_INSTRUCTION_.
Copy the lines in the entries below verbatim, starting at the line containing "CORSO DI SOLO JAZZ" and ending at the line containing "связанные с пешеходными", both included.

_GIVEN RECORDS_.
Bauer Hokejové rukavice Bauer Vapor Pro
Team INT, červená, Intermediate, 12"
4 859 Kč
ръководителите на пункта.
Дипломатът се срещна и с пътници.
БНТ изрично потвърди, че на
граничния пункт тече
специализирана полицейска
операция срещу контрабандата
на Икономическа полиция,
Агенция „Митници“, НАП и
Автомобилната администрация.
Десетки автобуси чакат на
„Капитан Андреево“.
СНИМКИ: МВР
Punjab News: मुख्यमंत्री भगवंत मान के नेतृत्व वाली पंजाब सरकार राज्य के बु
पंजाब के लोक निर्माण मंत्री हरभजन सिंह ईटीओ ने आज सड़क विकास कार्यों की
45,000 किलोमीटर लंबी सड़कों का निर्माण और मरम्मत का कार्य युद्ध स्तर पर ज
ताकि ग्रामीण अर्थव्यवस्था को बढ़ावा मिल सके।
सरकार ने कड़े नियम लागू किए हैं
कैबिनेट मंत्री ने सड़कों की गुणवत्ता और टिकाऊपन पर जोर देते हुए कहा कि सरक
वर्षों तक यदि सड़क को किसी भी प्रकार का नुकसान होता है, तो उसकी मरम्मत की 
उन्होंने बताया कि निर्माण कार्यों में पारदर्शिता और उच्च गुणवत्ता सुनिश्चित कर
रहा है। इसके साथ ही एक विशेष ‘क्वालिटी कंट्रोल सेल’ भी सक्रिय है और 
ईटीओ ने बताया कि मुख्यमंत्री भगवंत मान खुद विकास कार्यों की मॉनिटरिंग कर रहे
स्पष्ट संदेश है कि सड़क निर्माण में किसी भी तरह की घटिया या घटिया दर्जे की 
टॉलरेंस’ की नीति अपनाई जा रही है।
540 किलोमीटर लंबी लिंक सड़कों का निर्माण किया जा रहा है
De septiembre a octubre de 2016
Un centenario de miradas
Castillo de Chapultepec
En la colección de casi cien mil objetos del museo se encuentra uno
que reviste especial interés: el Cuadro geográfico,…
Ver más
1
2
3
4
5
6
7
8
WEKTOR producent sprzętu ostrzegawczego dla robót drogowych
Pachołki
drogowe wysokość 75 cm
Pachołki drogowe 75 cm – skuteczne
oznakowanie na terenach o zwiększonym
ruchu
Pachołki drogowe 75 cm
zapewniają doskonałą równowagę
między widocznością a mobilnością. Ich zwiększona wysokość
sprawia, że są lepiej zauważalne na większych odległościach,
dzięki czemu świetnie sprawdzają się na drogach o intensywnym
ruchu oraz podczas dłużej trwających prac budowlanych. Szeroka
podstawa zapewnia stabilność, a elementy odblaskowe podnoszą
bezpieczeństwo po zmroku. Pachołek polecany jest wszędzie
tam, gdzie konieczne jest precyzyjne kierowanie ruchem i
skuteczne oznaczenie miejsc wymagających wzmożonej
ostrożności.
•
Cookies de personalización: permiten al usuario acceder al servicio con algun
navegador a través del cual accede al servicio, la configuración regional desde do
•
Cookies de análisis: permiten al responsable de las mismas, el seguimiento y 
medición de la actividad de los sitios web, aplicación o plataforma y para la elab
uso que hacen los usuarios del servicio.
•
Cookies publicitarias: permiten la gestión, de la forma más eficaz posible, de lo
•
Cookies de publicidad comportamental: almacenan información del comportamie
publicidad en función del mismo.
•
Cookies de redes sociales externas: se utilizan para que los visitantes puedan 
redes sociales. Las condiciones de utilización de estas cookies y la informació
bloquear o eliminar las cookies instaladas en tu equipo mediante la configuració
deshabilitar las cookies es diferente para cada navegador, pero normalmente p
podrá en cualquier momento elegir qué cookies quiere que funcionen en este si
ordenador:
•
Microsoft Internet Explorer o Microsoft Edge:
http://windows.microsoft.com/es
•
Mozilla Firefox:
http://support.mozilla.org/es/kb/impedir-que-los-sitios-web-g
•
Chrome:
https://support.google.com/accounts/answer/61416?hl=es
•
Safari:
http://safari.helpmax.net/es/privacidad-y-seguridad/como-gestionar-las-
==
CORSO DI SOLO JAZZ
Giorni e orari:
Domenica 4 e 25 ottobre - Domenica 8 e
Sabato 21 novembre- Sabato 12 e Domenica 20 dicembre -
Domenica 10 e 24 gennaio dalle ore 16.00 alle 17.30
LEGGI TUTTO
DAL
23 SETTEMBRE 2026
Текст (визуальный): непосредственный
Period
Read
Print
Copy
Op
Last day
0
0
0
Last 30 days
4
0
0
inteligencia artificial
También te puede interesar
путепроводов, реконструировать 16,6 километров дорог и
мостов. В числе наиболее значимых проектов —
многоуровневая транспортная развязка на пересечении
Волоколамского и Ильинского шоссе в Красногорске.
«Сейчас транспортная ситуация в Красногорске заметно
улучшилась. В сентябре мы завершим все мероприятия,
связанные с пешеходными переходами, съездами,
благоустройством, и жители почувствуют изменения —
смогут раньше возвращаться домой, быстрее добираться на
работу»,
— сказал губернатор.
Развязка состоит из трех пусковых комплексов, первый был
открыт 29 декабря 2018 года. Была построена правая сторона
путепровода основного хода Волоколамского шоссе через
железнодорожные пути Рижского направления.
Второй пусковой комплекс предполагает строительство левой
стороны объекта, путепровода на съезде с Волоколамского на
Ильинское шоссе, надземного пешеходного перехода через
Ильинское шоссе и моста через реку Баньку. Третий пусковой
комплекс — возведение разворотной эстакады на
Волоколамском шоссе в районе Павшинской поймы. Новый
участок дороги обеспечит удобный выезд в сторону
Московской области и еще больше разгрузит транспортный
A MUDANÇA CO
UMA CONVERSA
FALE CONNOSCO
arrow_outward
==
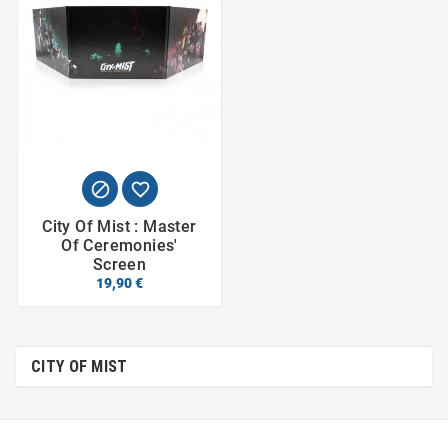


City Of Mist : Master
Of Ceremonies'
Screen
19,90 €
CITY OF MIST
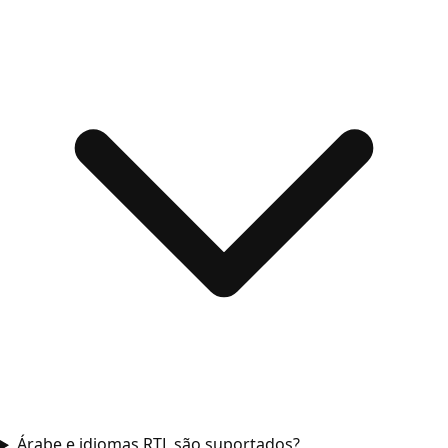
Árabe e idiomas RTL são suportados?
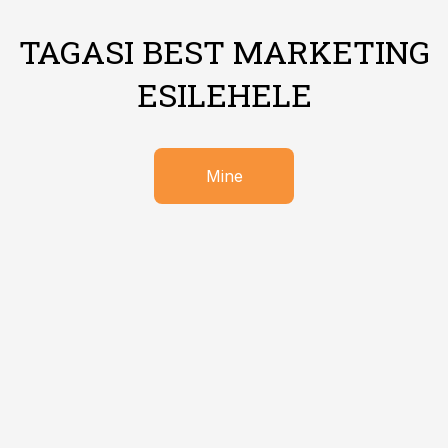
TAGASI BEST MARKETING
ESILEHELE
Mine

_WRITTEN RESPONSE_.
CORSO DI SOLO JAZZ
Giorni e orari:
Domenica 4 e 25 ottobre - Domenica 8 e
Sabato 21 novembre- Sabato 12 e Domenica 20 dicembre -
Domenica 10 e 24 gennaio dalle ore 16.00 alle 17.30
LEGGI TUTTO
DAL
23 SETTEMBRE 2026
Текст (визуальный): непосредственный
Period
Read
Print
Copy
Op
Last day
0
0
0
Last 30 days
4
0
0
inteligencia artificial
También te puede interesar
путепроводов, реконструировать 16,6 километров дорог и
мостов. В числе наиболее значимых проектов —
многоуровневая транспортная развязка на пересечении
Волоколамского и Ильинского шоссе в Красногорске.
«Сейчас транспортная ситуация в Красногорске заметно
улучшилась. В сентябре мы завершим все мероприятия,
связанные с пешеходными переходами, съездами,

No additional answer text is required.